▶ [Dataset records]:

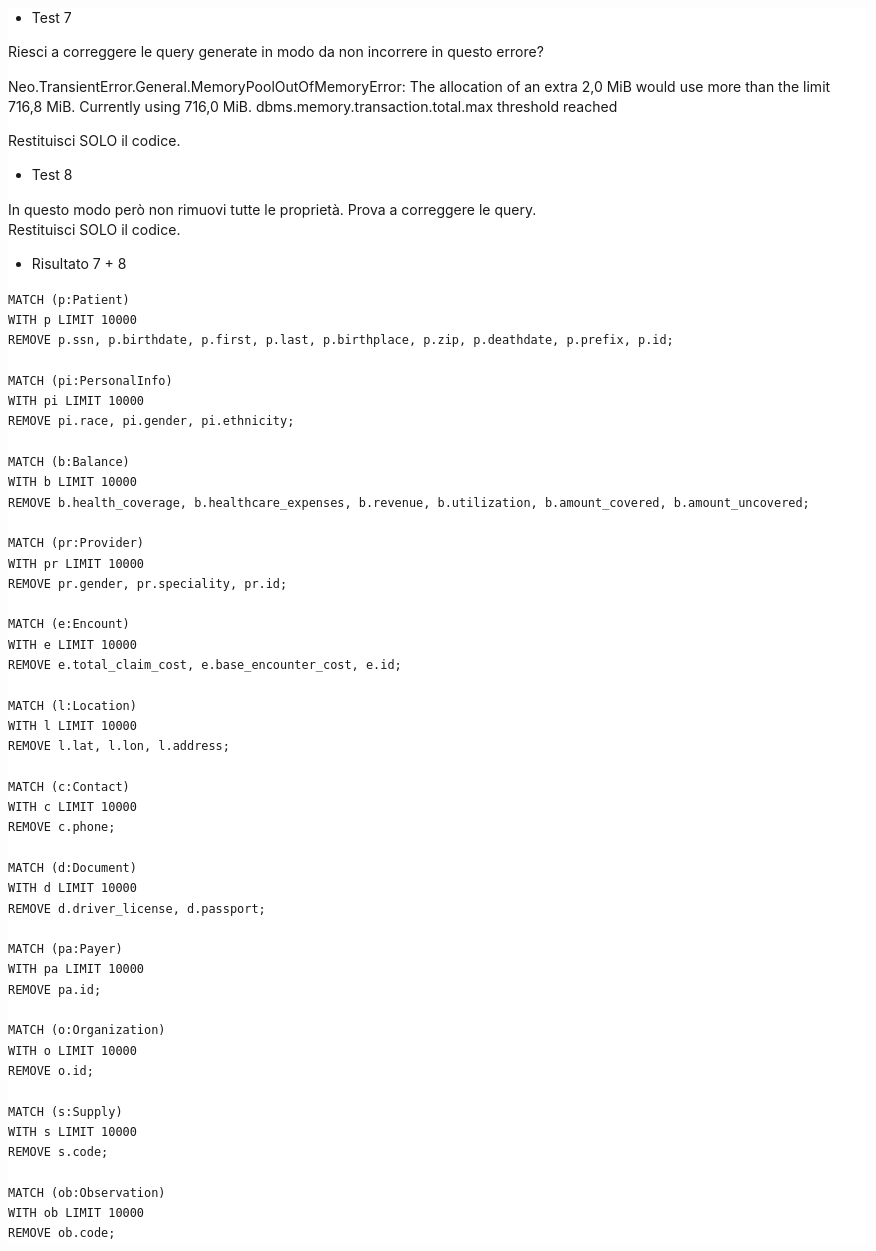 - Test 7

Riesci a correggere le query generate in modo da non incorrere in questo errore?

Neo.TransientError.General.MemoryPoolOutOfMemoryError: The allocation of an extra 2,0 MiB would use more than the limit 716,8 MiB. Currently using 716,0 MiB. dbms.memory.transaction.total.max threshold reached

Restituisci SOLO il codice.

- Test 8

In questo modo però non rimuovi tutte le proprietà. Prova a correggere le query.  
Restituisci SOLO il codice.

- Risultato 7 + 8

```cypher
MATCH (p:Patient)
WITH p LIMIT 10000
REMOVE p.ssn, p.birthdate, p.first, p.last, p.birthplace, p.zip, p.deathdate, p.prefix, p.id;

MATCH (pi:PersonalInfo)
WITH pi LIMIT 10000
REMOVE pi.race, pi.gender, pi.ethnicity;

MATCH (b:Balance)
WITH b LIMIT 10000
REMOVE b.health_coverage, b.healthcare_expenses, b.revenue, b.utilization, b.amount_covered, b.amount_uncovered;

MATCH (pr:Provider)
WITH pr LIMIT 10000
REMOVE pr.gender, pr.speciality, pr.id;

MATCH (e:Encount)
WITH e LIMIT 10000
REMOVE e.total_claim_cost, e.base_encounter_cost, e.id;

MATCH (l:Location)
WITH l LIMIT 10000
REMOVE l.lat, l.lon, l.address;

MATCH (c:Contact)
WITH c LIMIT 10000
REMOVE c.phone;

MATCH (d:Document)
WITH d LIMIT 10000
REMOVE d.driver_license, d.passport;

MATCH (pa:Payer)
WITH pa LIMIT 10000
REMOVE pa.id;

MATCH (o:Organization)
WITH o LIMIT 10000
REMOVE o.id;

MATCH (s:Supply)
WITH s LIMIT 10000
REMOVE s.code;

MATCH (ob:Observation)
WITH ob LIMIT 10000
REMOVE ob.code;
```
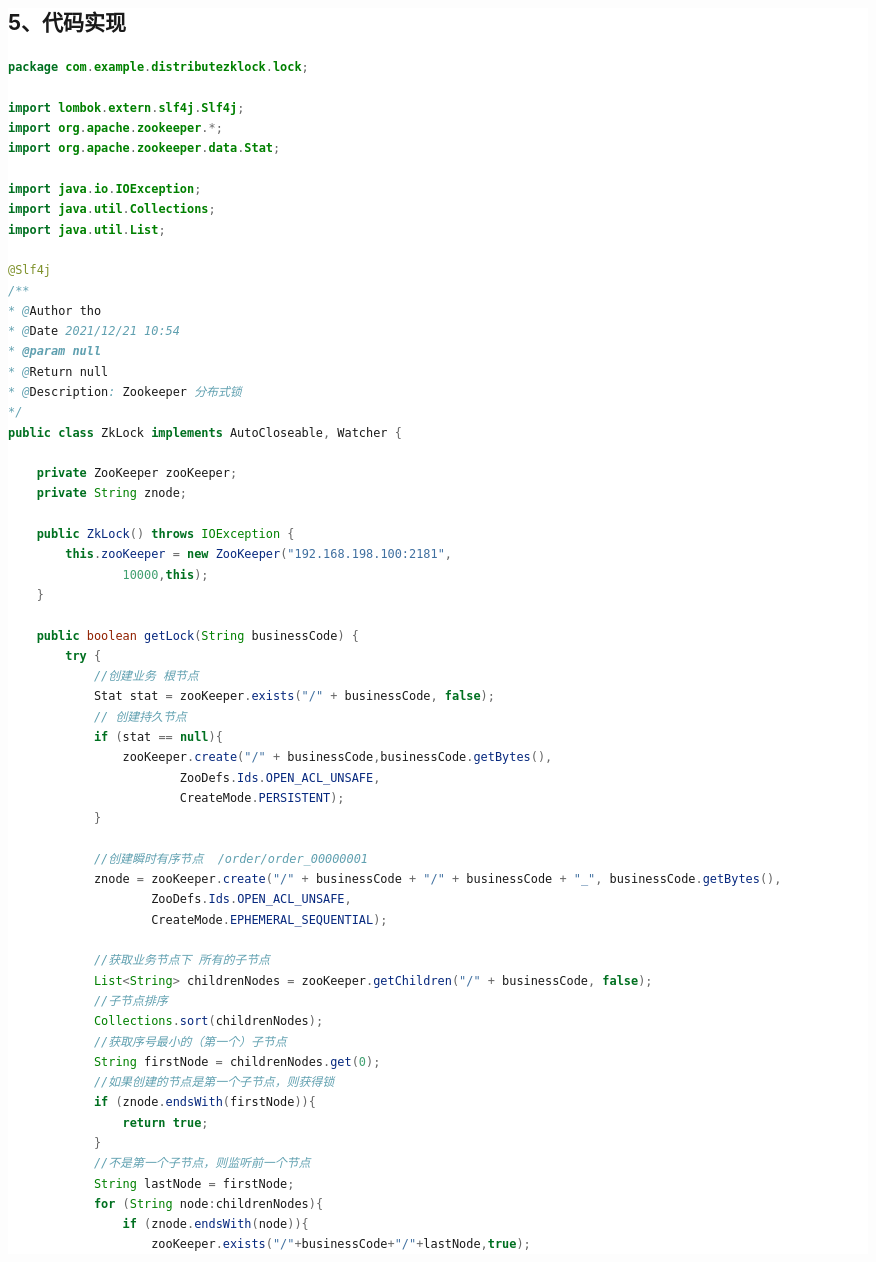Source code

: ## 5、代码实现

```java
package com.example.distributezklock.lock;

import lombok.extern.slf4j.Slf4j;
import org.apache.zookeeper.*;
import org.apache.zookeeper.data.Stat;

import java.io.IOException;
import java.util.Collections;
import java.util.List;

@Slf4j
/**
* @Author tho
* @Date 2021/12/21 10:54
* @param null
* @Return null
* @Description: Zookeeper 分布式锁
*/
public class ZkLock implements AutoCloseable, Watcher {

    private ZooKeeper zooKeeper;
    private String znode;

    public ZkLock() throws IOException {
        this.zooKeeper = new ZooKeeper("192.168.198.100:2181",
                10000,this);
    }

    public boolean getLock(String businessCode) {
        try {
            //创建业务 根节点
            Stat stat = zooKeeper.exists("/" + businessCode, false);
            // 创建持久节点
            if (stat == null){
                zooKeeper.create("/" + businessCode,businessCode.getBytes(),
                        ZooDefs.Ids.OPEN_ACL_UNSAFE,
                        CreateMode.PERSISTENT);
            }

            //创建瞬时有序节点  /order/order_00000001
            znode = zooKeeper.create("/" + businessCode + "/" + businessCode + "_", businessCode.getBytes(),
                    ZooDefs.Ids.OPEN_ACL_UNSAFE,
                    CreateMode.EPHEMERAL_SEQUENTIAL);

            //获取业务节点下 所有的子节点
            List<String> childrenNodes = zooKeeper.getChildren("/" + businessCode, false);
            //子节点排序
            Collections.sort(childrenNodes);
            //获取序号最小的（第一个）子节点
            String firstNode = childrenNodes.get(0);
            //如果创建的节点是第一个子节点，则获得锁
            if (znode.endsWith(firstNode)){
                return true;
            }
            //不是第一个子节点，则监听前一个节点
            String lastNode = firstNode;
            for (String node:childrenNodes){
                if (znode.endsWith(node)){
                    zooKeeper.exists("/"+businessCode+"/"+lastNode,true);
```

▶ [Activity]: Your answer should hold every record above, printed exactly and free of pictures.

▶ [Solution to this exercise]:
 - Test 7

Riesci a correggere le query generate in modo da non incorrere in questo errore?

Neo.TransientError.General.MemoryPoolOutOfMemoryError: The allocation of an extra 2,0 MiB would use more than the limit 716,8 MiB. Currently using 716,0 MiB. dbms.memory.transaction.total.max threshold reached

Restituisci SOLO il codice.

- Test 8

In questo modo però non rimuovi tutte le proprietà. Prova a correggere le query.  
Restituisci SOLO il codice.

- Risultato 7 + 8

```cypher
MATCH (p:Patient)
WITH p LIMIT 10000
REMOVE p.ssn, p.birthdate, p.first, p.last, p.birthplace, p.zip, p.deathdate, p.prefix, p.id;

MATCH (pi:PersonalInfo)
WITH pi LIMIT 10000
REMOVE pi.race, pi.gender, pi.ethnicity;

MATCH (b:Balance)
WITH b LIMIT 10000
REMOVE b.health_coverage, b.healthcare_expenses, b.revenue, b.utilization, b.amount_covered, b.amount_uncovered;

MATCH (pr:Provider)
WITH pr LIMIT 10000
REMOVE pr.gender, pr.speciality, pr.id;

MATCH (e:Encount)
WITH e LIMIT 10000
REMOVE e.total_claim_cost, e.base_encounter_cost, e.id;

MATCH (l:Location)
WITH l LIMIT 10000
REMOVE l.lat, l.lon, l.address;

MATCH (c:Contact)
WITH c LIMIT 10000
REMOVE c.phone;

MATCH (d:Document)
WITH d LIMIT 10000
REMOVE d.driver_license, d.passport;

MATCH (pa:Payer)
WITH pa LIMIT 10000
REMOVE pa.id;

MATCH (o:Organization)
WITH o LIMIT 10000
REMOVE o.id;

MATCH (s:Supply)
WITH s LIMIT 10000
REMOVE s.code;

MATCH (ob:Observation)
WITH ob LIMIT 10000
REMOVE ob.code;
```
Source code

: ## 5、代码实现

```java
package com.example.distributezklock.lock;

import lombok.extern.slf4j.Slf4j;
import org.apache.zookeeper.*;
import org.apache.zookeeper.data.Stat;

import java.io.IOException;
import java.util.Collections;
import java.util.List;

@Slf4j
/**
* @Author tho
* @Date 2021/12/21 10:54
* @param null
* @Return null
* @Description: Zookeeper 分布式锁
*/
public class ZkLock implements AutoCloseable, Watcher {

    private ZooKeeper zooKeeper;
    private String znode;

    public ZkLock() throws IOException {
        this.zooKeeper = new ZooKeeper("192.168.198.100:2181",
                10000,this);
    }

    public boolean getLock(String businessCode) {
        try {
            //创建业务 根节点
            Stat stat = zooKeeper.exists("/" + businessCode, false);
            // 创建持久节点
            if (stat == null){
                zooKeeper.create("/" + businessCode,businessCode.getBytes(),
                        ZooDefs.Ids.OPEN_ACL_UNSAFE,
                        CreateMode.PERSISTENT);
            }

            //创建瞬时有序节点  /order/order_00000001
            znode = zooKeeper.create("/" + businessCode + "/" + businessCode + "_", businessCode.getBytes(),
                    ZooDefs.Ids.OPEN_ACL_UNSAFE,
                    CreateMode.EPHEMERAL_SEQUENTIAL);

            //获取业务节点下 所有的子节点
            List<String> childrenNodes = zooKeeper.getChildren("/" + businessCode, false);
            //子节点排序
            Collections.sort(childrenNodes);
            //获取序号最小的（第一个）子节点
            String firstNode = childrenNodes.get(0);
            //如果创建的节点是第一个子节点，则获得锁
            if (znode.endsWith(firstNode)){
                return true;
            }
            //不是第一个子节点，则监听前一个节点
            String lastNode = firstNode;
            for (String node:childrenNodes){
                if (znode.endsWith(node)){
                    zooKeeper.exists("/"+businessCode+"/"+lastNode,true);
```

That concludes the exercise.